## [EXERCISE]
Line by line, return everything in the listing exactly.

**** LISTED RECORDS ****

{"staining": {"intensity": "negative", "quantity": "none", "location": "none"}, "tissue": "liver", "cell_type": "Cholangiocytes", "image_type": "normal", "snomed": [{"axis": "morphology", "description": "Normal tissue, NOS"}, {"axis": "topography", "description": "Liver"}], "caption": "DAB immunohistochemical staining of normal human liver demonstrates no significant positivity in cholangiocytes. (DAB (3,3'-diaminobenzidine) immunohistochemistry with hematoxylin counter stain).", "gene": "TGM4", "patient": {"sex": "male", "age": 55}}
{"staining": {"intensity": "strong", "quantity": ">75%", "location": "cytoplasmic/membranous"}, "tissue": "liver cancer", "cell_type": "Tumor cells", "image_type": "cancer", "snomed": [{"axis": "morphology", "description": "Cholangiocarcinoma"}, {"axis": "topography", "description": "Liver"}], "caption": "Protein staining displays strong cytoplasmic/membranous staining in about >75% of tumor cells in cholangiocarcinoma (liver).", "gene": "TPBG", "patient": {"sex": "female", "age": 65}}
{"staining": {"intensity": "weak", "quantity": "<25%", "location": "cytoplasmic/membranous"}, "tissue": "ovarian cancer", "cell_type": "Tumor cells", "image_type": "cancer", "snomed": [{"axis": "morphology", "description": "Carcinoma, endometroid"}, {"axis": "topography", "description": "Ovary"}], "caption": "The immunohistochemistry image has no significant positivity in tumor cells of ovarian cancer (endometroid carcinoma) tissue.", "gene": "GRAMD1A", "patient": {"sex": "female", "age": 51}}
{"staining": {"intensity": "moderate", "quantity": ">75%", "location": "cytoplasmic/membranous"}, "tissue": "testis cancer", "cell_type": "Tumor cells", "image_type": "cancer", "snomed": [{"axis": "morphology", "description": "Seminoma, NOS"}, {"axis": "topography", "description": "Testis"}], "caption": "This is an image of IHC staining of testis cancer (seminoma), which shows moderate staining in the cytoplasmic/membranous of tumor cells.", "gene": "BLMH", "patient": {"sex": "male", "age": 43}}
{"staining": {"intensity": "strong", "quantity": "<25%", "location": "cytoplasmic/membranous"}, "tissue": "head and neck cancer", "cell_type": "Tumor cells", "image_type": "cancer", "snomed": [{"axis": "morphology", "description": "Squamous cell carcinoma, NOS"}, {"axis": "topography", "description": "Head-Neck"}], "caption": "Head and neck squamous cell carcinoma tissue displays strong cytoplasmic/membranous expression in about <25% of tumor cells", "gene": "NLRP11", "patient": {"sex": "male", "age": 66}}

****

## [RESPONSE BELOW]
{"staining": {"intensity": "negative", "quantity": "none", "location": "none"}, "tissue": "liver", "cell_type": "Cholangiocytes", "image_type": "normal", "snomed": [{"axis": "morphology", "description": "Normal tissue, NOS"}, {"axis": "topography", "description": "Liver"}], "caption": "DAB immunohistochemical staining of normal human liver demonstrates no significant positivity in cholangiocytes. (DAB (3,3'-diaminobenzidine) immunohistochemistry with hematoxylin counter stain).", "gene": "TGM4", "patient": {"sex": "male", "age": 55}}
{"staining": {"intensity": "strong", "quantity": ">75%", "location": "cytoplasmic/membranous"}, "tissue": "liver cancer", "cell_type": "Tumor cells", "image_type": "cancer", "snomed": [{"axis": "morphology", "description": "Cholangiocarcinoma"}, {"axis": "topography", "description": "Liver"}], "caption": "Protein staining displays strong cytoplasmic/membranous staining in about >75% of tumor cells in cholangiocarcinoma (liver).", "gene": "TPBG", "patient": {"sex": "female", "age": 65}}
{"staining": {"intensity": "weak", "quantity": "<25%", "location": "cytoplasmic/membranous"}, "tissue": "ovarian cancer", "cell_type": "Tumor cells", "image_type": "cancer", "snomed": [{"axis": "morphology", "description": "Carcinoma, endometroid"}, {"axis": "topography", "description": "Ovary"}], "caption": "The immunohistochemistry image has no significant positivity in tumor cells of ovarian cancer (endometroid carcinoma) tissue.", "gene": "GRAMD1A", "patient": {"sex": "female", "age": 51}}
{"staining": {"intensity": "moderate", "quantity": ">75%", "location": "cytoplasmic/membranous"}, "tissue": "testis cancer", "cell_type": "Tumor cells", "image_type": "cancer", "snomed": [{"axis": "morphology", "description": "Seminoma, NOS"}, {"axis": "topography", "description": "Testis"}], "caption": "This is an image of IHC staining of testis cancer (seminoma), which shows moderate staining in the cytoplasmic/membranous of tumor cells.", "gene": "BLMH", "patient": {"sex": "male", "age": 43}}
{"staining": {"intensity": "strong", "quantity": "<25%", "location": "cytoplasmic/membranous"}, "tissue": "head and neck cancer", "cell_type": "Tumor cells", "image_type": "cancer", "snomed": [{"axis": "morphology", "description": "Squamous cell carcinoma, NOS"}, {"axis": "topography", "description": "Head-Neck"}], "caption": "Head and neck squamous cell carcinoma tissue displays strong cytoplasmic/membranous expression in about <25% of tumor cells", "gene": "NLRP11", "patient": {"sex": "male", "age": 66}}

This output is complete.